Text segment START

Lately, my progressive acquaintances and the mainstream media seem unable to complete a thought without mentioning the importance of “public health.” These days, if Governor Ralph Northam of Virginia decides to take away people’s guns, he’s only doing so to improve the public health. If he then wishes to extend abortion rights to women who decide to kill their infants, that is obviously a “women’s health issue.” Of course, exercising this supposed right means something catastrophic for the baby, whose health, not to mention life, is adversely terminated.

Public health also has a way of coming back as a major media concern whenever it becomes politically useful to the Democratic Party. Thus, in their eyes, as soon as the coronavirus provided an occasion for Democratic governors to increase their control, it went from being an excuse for Trump to vent his xenophobia on passengers flying to and from China, to a life-or-death matter.

In fact, they argue that protecting our health against this virus may require shattering the American economy with a prolonged lockdown until Election Day. Presumably once that event takes place—and a doddering Democrat can be elected to replace Trump—we can deal with the economic ruin by reopening what is left of American commerce.

Text segment END
Data for analysis START

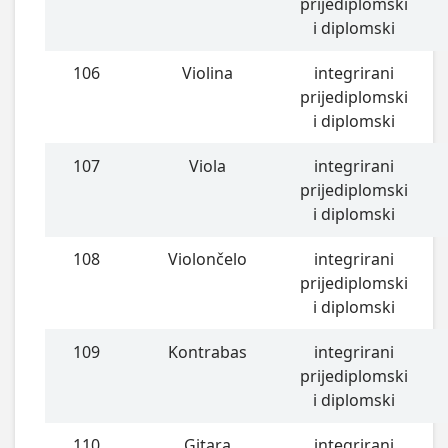
prijediplomski
i diplomski
106
Violina
integrirani
prijediplomski
i diplomski
107
Viola
integrirani
prijediplomski
i diplomski
108
Violončelo
integrirani
prijediplomski
i diplomski
109
Kontrabas
integrirani
prijediplomski
i diplomski
110
Gitara
integrirani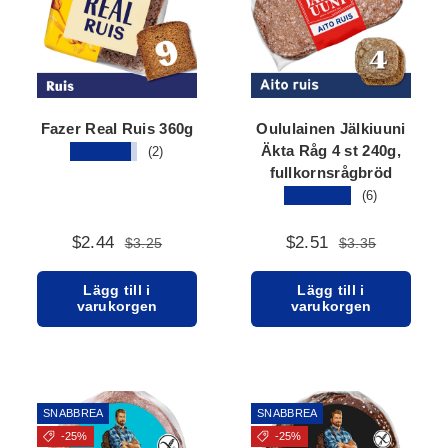
Fazer Real Ruis 360g
Oululainen Jälkiuuni
Äkta Råg 4 st 240g,
★★★★★
(2)
fullkornsrågbröd
★★★★★
(6)
$2.44
$2.51
$3.25
$3.35
Lägg till i
Lägg till i
varukorgen
varukorgen
SNABBREA
SNABBREA
-25%
-25%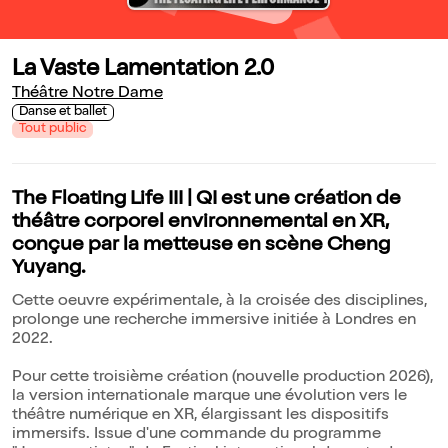
La Vaste Lamentation 2.0
Théâtre Notre Dame
Danse et ballet
Tout public
The Floating Life III | QI est une création de
théâtre corporel environnemental en XR,
conçue par la metteuse en scène Cheng
Yuyang.
Cette oeuvre expérimentale, à la croisée des disciplines,
prolonge une recherche immersive initiée à Londres en
2022.
Pour cette troisième création (nouvelle production 2026),
la version internationale marque une évolution vers le
théâtre numérique en XR, élargissant les dispositifs
immersifs. Issue d'une commande du programme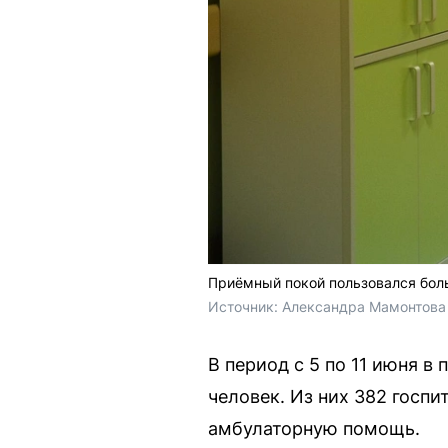
Приёмный покой пользовался боль
Источник: 
Александра Мамонтова 
В период с 5 по 11 июня 
человек. Из них 382 госпи
амбулаторную помощь.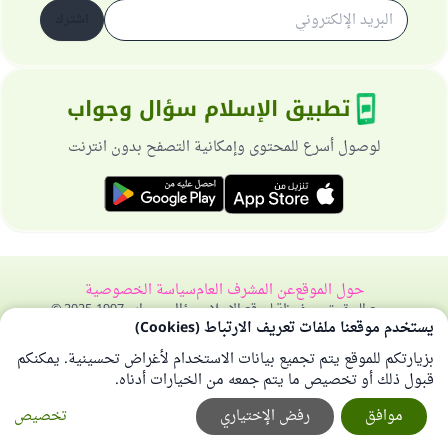
اشترك
تطبيق الإسلام سؤال وجواب
لوصول أسرع للمحتوى وإمكانية التصفح بدون انترنت
حول الموقع
عن المشرف العام
سياسة الخصوصية
جميع الحقوق محفوظة لموقع الإسلام سؤال وجواب 1997-2025 ©
يستخدم موقعنا ملفات تعريف الارتباط (Cookies)
بزيارتكم للموقع يتم تجميع بيانات الاستخدام لأغراض تحسينية. يمكنكم
قبول ذلك أو تخصيص ما يتم جمعه من الخيارات أدناه.
موافق
رفض الإختياري
تخصيص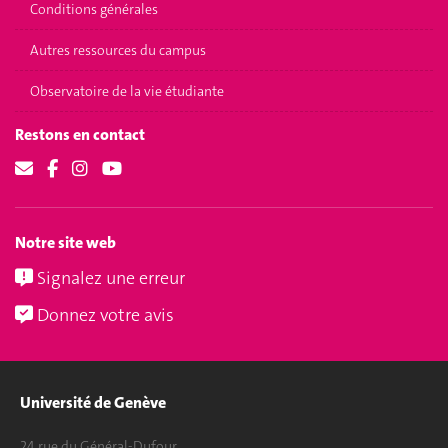
Conditions générales
Autres ressources du campus
Observatoire de la vie étudiante
Restons en contact
Notre site web
Signalez une erreur
Donnez votre avis
Université de Genève
24 rue du Général-Dufour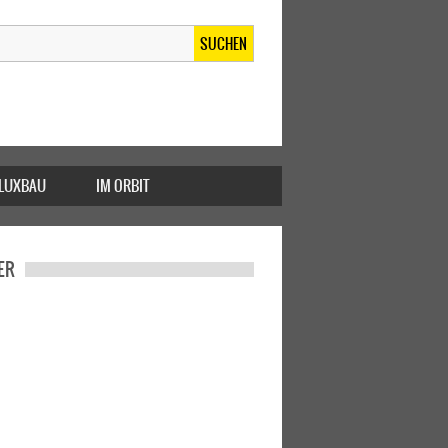
SUCHEN
FLUXBAU
IM ORBIT
ER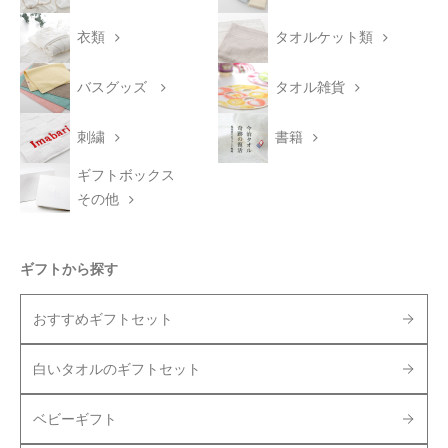
衣類
タオルケット類
バスグッズ
タオル雑貨
刺繍
書籍
ギフトボックス
その他
ギフトから探す
おすすめギフトセット
白いタオルのギフトセット
ベビーギフト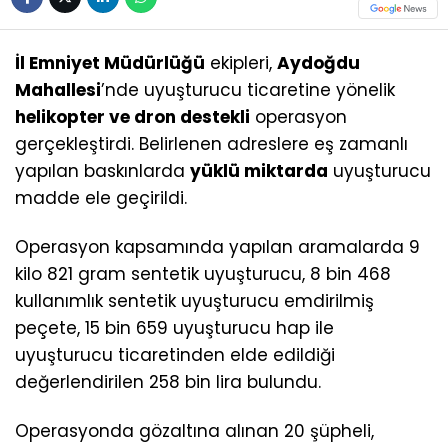
İl Emniyet Müdürlüğü
ekipleri,
Aydoğdu
Mahallesi
’nde uyuşturucu ticaretine yönelik
helikopter ve dron destekli
operasyon
gerçekleştirdi. Belirlenen adreslere eş zamanlı
yapılan baskınlarda
yüklü miktarda
uyuşturucu
madde ele geçirildi.
Operasyon kapsamında yapılan aramalarda 9
kilo 821 gram sentetik uyuşturucu, 8 bin 468
kullanımlık sentetik uyuşturucu emdirilmiş
peçete, 15 bin 659 uyuşturucu hap ile
uyuşturucu ticaretinden elde edildiği
değerlendirilen 258 bin lira bulundu.
Operasyonda gözaltına alınan 20 şüpheli,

Data for analysis END

● **Work to complete**:
Reproduce the passage on public health between "In fact, they" and "of American commerce.", inclusive.

● **Result of the task**:
In fact, they argue that protecting our health against this virus may require shattering the American economy with a prolonged lockdown until Election Day. Presumably once that event takes place—and a doddering Democrat can be elected to replace Trump—we can deal with the economic ruin by reopening what is left of American commerce.